### TASK INSTRUCTIONS
Copy the lines below without any changes.

### RECORD LIST
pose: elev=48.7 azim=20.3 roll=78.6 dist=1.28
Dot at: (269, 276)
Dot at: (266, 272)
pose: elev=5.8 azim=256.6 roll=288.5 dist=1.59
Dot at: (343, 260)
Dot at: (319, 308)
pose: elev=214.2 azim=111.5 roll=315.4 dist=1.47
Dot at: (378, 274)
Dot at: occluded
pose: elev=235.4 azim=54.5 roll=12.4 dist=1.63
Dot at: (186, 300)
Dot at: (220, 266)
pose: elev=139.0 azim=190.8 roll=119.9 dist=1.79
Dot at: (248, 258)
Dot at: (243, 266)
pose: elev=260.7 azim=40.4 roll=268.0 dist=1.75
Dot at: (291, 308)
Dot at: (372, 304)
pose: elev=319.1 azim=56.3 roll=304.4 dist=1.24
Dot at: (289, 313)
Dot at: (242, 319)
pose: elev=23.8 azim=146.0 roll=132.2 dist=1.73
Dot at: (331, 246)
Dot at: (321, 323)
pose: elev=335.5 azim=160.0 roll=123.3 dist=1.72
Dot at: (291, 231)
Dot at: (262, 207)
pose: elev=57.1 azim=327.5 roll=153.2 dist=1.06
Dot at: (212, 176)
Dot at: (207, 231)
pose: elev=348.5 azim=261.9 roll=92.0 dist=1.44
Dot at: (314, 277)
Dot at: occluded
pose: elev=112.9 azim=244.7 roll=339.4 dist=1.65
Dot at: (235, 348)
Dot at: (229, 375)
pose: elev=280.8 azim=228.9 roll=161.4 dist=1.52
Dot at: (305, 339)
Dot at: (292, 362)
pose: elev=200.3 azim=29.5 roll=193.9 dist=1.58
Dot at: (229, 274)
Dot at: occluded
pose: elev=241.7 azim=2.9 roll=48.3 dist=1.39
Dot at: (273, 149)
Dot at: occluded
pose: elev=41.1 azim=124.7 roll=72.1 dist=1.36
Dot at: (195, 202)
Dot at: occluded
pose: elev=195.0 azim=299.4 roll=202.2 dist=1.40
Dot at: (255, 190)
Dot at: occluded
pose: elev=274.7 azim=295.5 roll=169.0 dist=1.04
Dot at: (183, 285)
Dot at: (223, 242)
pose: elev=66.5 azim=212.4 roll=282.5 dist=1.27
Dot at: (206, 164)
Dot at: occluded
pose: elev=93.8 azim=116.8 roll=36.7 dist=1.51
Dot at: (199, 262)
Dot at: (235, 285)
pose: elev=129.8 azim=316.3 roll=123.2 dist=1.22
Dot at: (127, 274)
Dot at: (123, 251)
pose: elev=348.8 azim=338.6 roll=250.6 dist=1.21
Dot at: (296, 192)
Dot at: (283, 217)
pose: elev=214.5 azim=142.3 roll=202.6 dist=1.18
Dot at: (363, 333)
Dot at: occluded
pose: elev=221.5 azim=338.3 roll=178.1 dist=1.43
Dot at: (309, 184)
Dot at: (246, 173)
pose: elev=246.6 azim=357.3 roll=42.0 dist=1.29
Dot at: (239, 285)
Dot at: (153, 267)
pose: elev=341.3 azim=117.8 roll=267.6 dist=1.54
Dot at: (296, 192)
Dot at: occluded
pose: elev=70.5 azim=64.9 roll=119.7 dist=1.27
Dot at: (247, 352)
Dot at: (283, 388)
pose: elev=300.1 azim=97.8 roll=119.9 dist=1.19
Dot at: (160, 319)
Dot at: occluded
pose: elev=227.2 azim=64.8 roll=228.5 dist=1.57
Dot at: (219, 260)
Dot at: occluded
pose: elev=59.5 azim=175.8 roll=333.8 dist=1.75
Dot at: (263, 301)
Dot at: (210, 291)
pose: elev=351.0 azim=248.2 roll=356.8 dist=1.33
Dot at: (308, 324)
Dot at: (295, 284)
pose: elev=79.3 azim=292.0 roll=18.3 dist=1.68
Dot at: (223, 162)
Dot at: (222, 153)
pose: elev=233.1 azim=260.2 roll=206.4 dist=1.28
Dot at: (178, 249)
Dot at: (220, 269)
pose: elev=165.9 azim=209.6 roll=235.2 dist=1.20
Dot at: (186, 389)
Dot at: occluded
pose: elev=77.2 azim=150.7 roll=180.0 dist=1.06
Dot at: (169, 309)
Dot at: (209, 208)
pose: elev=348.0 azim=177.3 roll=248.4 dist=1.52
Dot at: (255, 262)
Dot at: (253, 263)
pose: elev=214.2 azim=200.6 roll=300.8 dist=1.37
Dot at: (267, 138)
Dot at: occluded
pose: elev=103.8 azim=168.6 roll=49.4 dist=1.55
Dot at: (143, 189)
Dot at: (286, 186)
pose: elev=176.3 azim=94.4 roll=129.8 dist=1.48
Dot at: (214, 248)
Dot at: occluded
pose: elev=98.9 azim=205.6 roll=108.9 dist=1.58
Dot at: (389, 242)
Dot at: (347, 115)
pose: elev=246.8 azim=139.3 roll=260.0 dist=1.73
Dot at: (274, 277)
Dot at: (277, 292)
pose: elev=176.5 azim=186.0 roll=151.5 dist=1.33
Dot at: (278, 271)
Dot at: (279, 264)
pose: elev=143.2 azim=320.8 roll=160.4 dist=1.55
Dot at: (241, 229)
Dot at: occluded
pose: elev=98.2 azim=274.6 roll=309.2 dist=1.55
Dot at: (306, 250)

### OUTPUT FOR THIS EXERCISE
pose: elev=48.7 azim=20.3 roll=78.6 dist=1.28
Dot at: (269, 276)
Dot at: (266, 272)
pose: elev=5.8 azim=256.6 roll=288.5 dist=1.59
Dot at: (343, 260)
Dot at: (319, 308)
pose: elev=214.2 azim=111.5 roll=315.4 dist=1.47
Dot at: (378, 274)
Dot at: occluded
pose: elev=235.4 azim=54.5 roll=12.4 dist=1.63
Dot at: (186, 300)
Dot at: (220, 266)
pose: elev=139.0 azim=190.8 roll=119.9 dist=1.79
Dot at: (248, 258)
Dot at: (243, 266)
pose: elev=260.7 azim=40.4 roll=268.0 dist=1.75
Dot at: (291, 308)
Dot at: (372, 304)
pose: elev=319.1 azim=56.3 roll=304.4 dist=1.24
Dot at: (289, 313)
Dot at: (242, 319)
pose: elev=23.8 azim=146.0 roll=132.2 dist=1.73
Dot at: (331, 246)
Dot at: (321, 323)
pose: elev=335.5 azim=160.0 roll=123.3 dist=1.72
Dot at: (291, 231)
Dot at: (262, 207)
pose: elev=57.1 azim=327.5 roll=153.2 dist=1.06
Dot at: (212, 176)
Dot at: (207, 231)
pose: elev=348.5 azim=261.9 roll=92.0 dist=1.44
Dot at: (314, 277)
Dot at: occluded
pose: elev=112.9 azim=244.7 roll=339.4 dist=1.65
Dot at: (235, 348)
Dot at: (229, 375)
pose: elev=280.8 azim=228.9 roll=161.4 dist=1.52
Dot at: (305, 339)
Dot at: (292, 362)
pose: elev=200.3 azim=29.5 roll=193.9 dist=1.58
Dot at: (229, 274)
Dot at: occluded
pose: elev=241.7 azim=2.9 roll=48.3 dist=1.39
Dot at: (273, 149)
Dot at: occluded
pose: elev=41.1 azim=124.7 roll=72.1 dist=1.36
Dot at: (195, 202)
Dot at: occluded
pose: elev=195.0 azim=299.4 roll=202.2 dist=1.40
Dot at: (255, 190)
Dot at: occluded
pose: elev=274.7 azim=295.5 roll=169.0 dist=1.04
Dot at: (183, 285)
Dot at: (223, 242)
pose: elev=66.5 azim=212.4 roll=282.5 dist=1.27
Dot at: (206, 164)
Dot at: occluded
pose: elev=93.8 azim=116.8 roll=36.7 dist=1.51
Dot at: (199, 262)
Dot at: (235, 285)
pose: elev=129.8 azim=316.3 roll=123.2 dist=1.22
Dot at: (127, 274)
Dot at: (123, 251)
pose: elev=348.8 azim=338.6 roll=250.6 dist=1.21
Dot at: (296, 192)
Dot at: (283, 217)
pose: elev=214.5 azim=142.3 roll=202.6 dist=1.18
Dot at: (363, 333)
Dot at: occluded
pose: elev=221.5 azim=338.3 roll=178.1 dist=1.43
Dot at: (309, 184)
Dot at: (246, 173)
pose: elev=246.6 azim=357.3 roll=42.0 dist=1.29
Dot at: (239, 285)
Dot at: (153, 267)
pose: elev=341.3 azim=117.8 roll=267.6 dist=1.54
Dot at: (296, 192)
Dot at: occluded
pose: elev=70.5 azim=64.9 roll=119.7 dist=1.27
Dot at: (247, 352)
Dot at: (283, 388)
pose: elev=300.1 azim=97.8 roll=119.9 dist=1.19
Dot at: (160, 319)
Dot at: occluded
pose: elev=227.2 azim=64.8 roll=228.5 dist=1.57
Dot at: (219, 260)
Dot at: occluded
pose: elev=59.5 azim=175.8 roll=333.8 dist=1.75
Dot at: (263, 301)
Dot at: (210, 291)
pose: elev=351.0 azim=248.2 roll=356.8 dist=1.33
Dot at: (308, 324)
Dot at: (295, 284)
pose: elev=79.3 azim=292.0 roll=18.3 dist=1.68
Dot at: (223, 162)
Dot at: (222, 153)
pose: elev=233.1 azim=260.2 roll=206.4 dist=1.28
Dot at: (178, 249)
Dot at: (220, 269)
pose: elev=165.9 azim=209.6 roll=235.2 dist=1.20
Dot at: (186, 389)
Dot at: occluded
pose: elev=77.2 azim=150.7 roll=180.0 dist=1.06
Dot at: (169, 309)
Dot at: (209, 208)
pose: elev=348.0 azim=177.3 roll=248.4 dist=1.52
Dot at: (255, 262)
Dot at: (253, 263)
pose: elev=214.2 azim=200.6 roll=300.8 dist=1.37
Dot at: (267, 138)
Dot at: occluded
pose: elev=103.8 azim=168.6 roll=49.4 dist=1.55
Dot at: (143, 189)
Dot at: (286, 186)
pose: elev=176.3 azim=94.4 roll=129.8 dist=1.48
Dot at: (214, 248)
Dot at: occluded
pose: elev=98.9 azim=205.6 roll=108.9 dist=1.58
Dot at: (389, 242)
Dot at: (347, 115)
pose: elev=246.8 azim=139.3 roll=260.0 dist=1.73
Dot at: (274, 277)
Dot at: (277, 292)
pose: elev=176.5 azim=186.0 roll=151.5 dist=1.33
Dot at: (278, 271)
Dot at: (279, 264)
pose: elev=143.2 azim=320.8 roll=160.4 dist=1.55
Dot at: (241, 229)
Dot at: occluded
pose: elev=98.2 azim=274.6 roll=309.2 dist=1.55
Dot at: (306, 250)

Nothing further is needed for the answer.